THE WORLD OF JAN. 1, 2018 WAS A MUCH MORE FOREIGN PLACE THAN WE REMEMBER. HERE’S A QUICK GUIDE TO THE PEOPLE AND PLACES WHO GREETED NEW YEAR’S DAY, 2018, WITHOUT THE SLIGHTEST IDEA OF WHAT WAS TO COME.
In 2018 the world learned that Tide Pods are not food, the word “Yanny” can sometimes sound like “Laurel” and that India may not like Justin Trudeau as much as he thinks. The world of Jan. 1, 2018 was much more of a foreign place than we remember. Here is Tristin Hopper’s quick guide to the people and places who greeted New Year’s Day, 2018 without the slightest idea of what was to come.
FORD RISES
By any measure, Doug Ford is very much in the political wilderness. A oneterm city councillor, he lost the 2014 Toronto mayoral election to John Tory and has spent the previous three years managing the family business, Deco Labels and Tags. As 2018 dawns, Ford is trying to gin up support for a renewed mayoral run, and writes a New Year’s Eve column in the Toronto Sun. In only three weeks, the sudden resignation of Ontario Progressive Conservative party leader Patrick Brown will set off a series of events that make Ford one of Canada’s most powerful politicians.
FALSE ALARM
Jan. 1 is a public holiday in Hawaii, so New Year’s Day is likely a day off for a man the world will soon know as “Hawaii emergency employee.” His years at the Emergency Management Agency have been plagued by screw-ups, apathy and a staggering inability to discern routine drills from actual disasters. On Jan. 13, this record of incompetence will reach its conclusion and he’ll send out a statewide alert telling Hawaiians they have mere minutes to take cover before the island is flattened by nuclear war.
=-=-=
TASKS FOR THIS EXERCISE>
1. In the year-in-review excerpt, who defeated Doug Ford in the 2014 Toronto mayoral election?
2. Using the year-in-review excerpt, explain why New Year's Day was likely a day off for the man later known as "Hawaii emergency employee."
=-=-=
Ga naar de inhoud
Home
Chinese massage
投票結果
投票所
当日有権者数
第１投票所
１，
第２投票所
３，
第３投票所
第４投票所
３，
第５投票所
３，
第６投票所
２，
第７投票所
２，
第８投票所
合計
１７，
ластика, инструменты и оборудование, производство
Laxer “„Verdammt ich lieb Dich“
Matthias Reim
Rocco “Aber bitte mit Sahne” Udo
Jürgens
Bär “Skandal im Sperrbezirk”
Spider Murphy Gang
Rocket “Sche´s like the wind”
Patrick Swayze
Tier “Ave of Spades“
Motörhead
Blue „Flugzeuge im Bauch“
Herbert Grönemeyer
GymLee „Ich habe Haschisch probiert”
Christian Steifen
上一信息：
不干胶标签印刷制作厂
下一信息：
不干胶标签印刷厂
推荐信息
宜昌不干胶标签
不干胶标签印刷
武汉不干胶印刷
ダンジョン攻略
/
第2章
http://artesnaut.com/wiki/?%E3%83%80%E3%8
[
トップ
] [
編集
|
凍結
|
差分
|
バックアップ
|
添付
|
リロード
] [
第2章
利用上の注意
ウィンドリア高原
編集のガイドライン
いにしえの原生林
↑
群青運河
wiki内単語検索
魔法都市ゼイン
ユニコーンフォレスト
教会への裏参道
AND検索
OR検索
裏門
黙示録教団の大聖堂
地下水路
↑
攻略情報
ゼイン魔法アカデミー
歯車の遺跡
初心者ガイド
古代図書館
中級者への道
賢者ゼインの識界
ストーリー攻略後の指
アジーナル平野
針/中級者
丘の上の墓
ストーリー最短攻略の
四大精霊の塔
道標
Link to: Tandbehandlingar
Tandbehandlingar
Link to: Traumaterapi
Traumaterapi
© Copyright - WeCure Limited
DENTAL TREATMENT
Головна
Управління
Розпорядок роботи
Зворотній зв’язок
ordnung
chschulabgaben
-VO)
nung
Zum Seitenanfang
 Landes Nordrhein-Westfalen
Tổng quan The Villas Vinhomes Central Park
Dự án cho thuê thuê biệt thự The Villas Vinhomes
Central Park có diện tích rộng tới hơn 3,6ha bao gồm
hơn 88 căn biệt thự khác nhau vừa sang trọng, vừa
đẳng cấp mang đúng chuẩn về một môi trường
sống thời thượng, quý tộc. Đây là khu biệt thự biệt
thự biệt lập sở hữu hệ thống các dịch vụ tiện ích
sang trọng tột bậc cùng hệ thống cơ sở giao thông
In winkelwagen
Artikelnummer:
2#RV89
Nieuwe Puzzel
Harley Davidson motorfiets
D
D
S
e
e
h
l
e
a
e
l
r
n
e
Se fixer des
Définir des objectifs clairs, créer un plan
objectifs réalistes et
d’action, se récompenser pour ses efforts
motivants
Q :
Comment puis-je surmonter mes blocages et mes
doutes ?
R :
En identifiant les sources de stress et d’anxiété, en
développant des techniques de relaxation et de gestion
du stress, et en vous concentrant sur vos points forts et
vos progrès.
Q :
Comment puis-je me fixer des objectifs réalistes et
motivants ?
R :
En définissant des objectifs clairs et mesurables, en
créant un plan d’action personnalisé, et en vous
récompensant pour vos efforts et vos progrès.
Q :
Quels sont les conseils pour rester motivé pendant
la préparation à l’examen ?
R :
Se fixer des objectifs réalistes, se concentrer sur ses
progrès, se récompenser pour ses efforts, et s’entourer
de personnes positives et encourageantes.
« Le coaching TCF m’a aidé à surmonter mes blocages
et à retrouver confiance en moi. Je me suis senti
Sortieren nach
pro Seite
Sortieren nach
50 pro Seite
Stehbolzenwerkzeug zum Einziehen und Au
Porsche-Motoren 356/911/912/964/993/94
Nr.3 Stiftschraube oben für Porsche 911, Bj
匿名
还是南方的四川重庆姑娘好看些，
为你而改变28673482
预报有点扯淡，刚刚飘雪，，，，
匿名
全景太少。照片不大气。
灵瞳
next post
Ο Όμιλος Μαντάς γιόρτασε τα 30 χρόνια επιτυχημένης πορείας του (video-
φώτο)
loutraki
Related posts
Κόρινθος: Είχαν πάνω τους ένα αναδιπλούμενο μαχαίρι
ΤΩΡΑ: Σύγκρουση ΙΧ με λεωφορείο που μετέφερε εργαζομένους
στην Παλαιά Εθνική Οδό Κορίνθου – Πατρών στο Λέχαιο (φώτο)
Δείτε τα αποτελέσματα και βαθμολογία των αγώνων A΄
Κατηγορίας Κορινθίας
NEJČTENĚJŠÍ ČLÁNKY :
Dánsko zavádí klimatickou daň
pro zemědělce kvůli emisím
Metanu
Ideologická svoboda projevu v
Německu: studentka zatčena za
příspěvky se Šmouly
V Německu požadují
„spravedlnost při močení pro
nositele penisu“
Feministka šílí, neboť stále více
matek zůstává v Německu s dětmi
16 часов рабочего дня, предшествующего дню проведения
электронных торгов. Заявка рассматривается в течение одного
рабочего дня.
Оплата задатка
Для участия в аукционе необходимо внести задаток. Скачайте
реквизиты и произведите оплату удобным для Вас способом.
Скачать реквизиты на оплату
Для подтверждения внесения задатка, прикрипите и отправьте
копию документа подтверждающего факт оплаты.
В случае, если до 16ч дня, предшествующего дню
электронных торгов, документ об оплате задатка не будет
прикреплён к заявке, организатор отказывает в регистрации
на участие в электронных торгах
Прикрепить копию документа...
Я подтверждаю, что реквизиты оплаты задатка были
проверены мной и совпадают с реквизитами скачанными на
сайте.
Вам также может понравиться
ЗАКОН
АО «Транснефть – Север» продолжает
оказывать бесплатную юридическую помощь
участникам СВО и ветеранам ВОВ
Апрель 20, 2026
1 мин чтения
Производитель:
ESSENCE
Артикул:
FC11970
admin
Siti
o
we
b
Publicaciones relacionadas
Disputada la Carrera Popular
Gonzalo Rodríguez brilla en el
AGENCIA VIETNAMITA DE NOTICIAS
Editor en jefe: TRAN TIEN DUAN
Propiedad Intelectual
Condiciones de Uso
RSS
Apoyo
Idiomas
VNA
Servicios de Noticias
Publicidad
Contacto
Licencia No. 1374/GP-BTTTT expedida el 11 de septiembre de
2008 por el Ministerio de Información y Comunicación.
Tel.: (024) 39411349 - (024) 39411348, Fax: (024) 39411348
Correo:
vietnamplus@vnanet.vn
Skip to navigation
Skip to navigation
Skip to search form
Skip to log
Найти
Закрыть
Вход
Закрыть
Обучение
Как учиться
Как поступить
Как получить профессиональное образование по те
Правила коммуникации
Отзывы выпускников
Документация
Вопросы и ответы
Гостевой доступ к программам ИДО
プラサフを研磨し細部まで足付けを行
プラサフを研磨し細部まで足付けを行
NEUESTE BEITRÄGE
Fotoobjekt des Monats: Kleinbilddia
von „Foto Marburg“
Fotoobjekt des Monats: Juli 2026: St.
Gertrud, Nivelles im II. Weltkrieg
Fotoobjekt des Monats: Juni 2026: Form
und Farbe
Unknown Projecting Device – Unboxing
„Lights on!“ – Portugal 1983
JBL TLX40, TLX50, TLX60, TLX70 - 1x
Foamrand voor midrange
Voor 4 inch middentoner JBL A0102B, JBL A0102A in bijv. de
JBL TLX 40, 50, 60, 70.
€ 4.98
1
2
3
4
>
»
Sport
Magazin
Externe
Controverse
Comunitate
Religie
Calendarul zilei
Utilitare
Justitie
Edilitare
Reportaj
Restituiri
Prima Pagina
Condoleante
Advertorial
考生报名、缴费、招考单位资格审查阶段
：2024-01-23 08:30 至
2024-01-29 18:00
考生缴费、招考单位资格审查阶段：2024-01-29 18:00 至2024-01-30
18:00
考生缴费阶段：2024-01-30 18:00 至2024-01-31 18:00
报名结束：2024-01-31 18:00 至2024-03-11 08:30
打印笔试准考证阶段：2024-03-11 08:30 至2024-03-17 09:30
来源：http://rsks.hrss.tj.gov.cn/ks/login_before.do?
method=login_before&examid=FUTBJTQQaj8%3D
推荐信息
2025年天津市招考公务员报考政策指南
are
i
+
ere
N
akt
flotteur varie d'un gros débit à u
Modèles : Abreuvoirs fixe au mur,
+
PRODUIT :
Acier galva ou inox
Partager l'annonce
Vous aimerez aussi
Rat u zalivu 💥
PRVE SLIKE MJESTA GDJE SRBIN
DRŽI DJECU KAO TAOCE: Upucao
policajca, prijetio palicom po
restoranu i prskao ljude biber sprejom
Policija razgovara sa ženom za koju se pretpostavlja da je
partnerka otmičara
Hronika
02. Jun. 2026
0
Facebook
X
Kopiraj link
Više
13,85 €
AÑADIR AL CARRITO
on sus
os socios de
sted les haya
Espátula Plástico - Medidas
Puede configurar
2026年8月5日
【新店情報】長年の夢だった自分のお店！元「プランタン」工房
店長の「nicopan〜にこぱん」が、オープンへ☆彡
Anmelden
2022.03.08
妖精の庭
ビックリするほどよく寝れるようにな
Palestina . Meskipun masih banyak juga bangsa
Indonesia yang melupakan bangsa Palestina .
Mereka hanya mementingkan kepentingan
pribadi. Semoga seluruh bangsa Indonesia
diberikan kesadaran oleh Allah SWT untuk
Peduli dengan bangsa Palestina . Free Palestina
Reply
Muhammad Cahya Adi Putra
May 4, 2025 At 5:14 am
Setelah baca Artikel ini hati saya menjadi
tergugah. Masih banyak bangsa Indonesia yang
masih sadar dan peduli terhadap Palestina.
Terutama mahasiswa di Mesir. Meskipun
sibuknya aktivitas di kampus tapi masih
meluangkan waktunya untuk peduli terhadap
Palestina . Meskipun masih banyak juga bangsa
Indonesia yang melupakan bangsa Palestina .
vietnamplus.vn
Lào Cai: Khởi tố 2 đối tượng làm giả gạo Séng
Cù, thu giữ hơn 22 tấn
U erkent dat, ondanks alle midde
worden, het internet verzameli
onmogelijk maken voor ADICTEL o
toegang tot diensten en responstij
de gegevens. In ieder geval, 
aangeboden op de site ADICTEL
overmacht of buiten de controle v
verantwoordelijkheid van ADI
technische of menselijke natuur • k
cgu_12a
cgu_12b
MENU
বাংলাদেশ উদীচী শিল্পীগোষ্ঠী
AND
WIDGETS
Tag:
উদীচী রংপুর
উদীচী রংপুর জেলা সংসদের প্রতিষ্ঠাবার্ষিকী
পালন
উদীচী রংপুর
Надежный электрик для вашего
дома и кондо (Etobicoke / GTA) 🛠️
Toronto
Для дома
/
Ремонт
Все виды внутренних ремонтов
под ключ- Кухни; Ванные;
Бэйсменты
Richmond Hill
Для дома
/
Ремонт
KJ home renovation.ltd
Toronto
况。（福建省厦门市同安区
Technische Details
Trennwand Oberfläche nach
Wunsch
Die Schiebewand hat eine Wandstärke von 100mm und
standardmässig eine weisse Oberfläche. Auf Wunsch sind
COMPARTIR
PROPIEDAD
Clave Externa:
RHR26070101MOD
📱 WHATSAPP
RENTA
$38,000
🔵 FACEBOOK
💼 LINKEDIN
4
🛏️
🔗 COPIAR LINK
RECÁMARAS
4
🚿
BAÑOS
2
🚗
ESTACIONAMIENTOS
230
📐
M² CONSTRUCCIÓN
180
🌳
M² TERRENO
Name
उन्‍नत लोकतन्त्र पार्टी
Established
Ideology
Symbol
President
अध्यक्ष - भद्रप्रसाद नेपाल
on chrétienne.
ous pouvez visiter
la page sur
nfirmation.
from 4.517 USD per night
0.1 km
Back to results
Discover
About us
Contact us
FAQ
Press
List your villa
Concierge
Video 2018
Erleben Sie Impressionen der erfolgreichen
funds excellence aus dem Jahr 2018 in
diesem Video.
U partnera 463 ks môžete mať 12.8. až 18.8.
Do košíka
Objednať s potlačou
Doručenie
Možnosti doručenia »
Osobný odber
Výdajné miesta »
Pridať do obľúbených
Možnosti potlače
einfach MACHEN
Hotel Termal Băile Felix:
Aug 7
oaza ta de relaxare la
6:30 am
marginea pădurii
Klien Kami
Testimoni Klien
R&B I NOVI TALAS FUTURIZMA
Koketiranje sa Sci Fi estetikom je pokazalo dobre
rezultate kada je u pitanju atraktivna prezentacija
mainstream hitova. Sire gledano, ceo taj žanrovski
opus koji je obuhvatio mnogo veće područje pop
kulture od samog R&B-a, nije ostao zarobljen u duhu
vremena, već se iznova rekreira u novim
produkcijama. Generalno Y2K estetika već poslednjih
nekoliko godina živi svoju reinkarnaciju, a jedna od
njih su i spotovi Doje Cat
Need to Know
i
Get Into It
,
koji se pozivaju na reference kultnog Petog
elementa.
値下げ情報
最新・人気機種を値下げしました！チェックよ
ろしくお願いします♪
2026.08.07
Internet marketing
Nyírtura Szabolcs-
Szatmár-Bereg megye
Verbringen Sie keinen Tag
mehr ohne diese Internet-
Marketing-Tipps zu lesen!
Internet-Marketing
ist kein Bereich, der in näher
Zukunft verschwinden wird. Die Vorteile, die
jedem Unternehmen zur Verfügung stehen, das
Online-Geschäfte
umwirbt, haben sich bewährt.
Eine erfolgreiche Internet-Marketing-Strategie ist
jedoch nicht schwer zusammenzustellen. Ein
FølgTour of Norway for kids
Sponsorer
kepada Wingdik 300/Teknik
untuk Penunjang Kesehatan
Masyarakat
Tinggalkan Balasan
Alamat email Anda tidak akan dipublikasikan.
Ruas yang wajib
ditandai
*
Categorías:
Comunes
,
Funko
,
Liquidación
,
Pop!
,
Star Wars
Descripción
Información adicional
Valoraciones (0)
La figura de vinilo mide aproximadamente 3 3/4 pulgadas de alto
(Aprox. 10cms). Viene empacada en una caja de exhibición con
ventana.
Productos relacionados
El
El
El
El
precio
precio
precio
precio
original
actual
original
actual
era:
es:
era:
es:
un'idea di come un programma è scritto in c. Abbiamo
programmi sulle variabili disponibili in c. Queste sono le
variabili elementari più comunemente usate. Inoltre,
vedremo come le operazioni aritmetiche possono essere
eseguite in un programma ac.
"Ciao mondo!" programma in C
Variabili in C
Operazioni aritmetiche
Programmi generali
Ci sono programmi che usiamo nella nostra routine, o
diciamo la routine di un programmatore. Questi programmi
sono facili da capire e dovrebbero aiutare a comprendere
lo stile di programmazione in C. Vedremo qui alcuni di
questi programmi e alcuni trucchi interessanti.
=-=-=
ANSWERS TO EACH TASK>
1. John Tory defeated Doug Ford in the 2014 Toronto mayoral election.

2. Jan. 1 is a public holiday in Hawaii, so New Year's Day was likely a day off for him.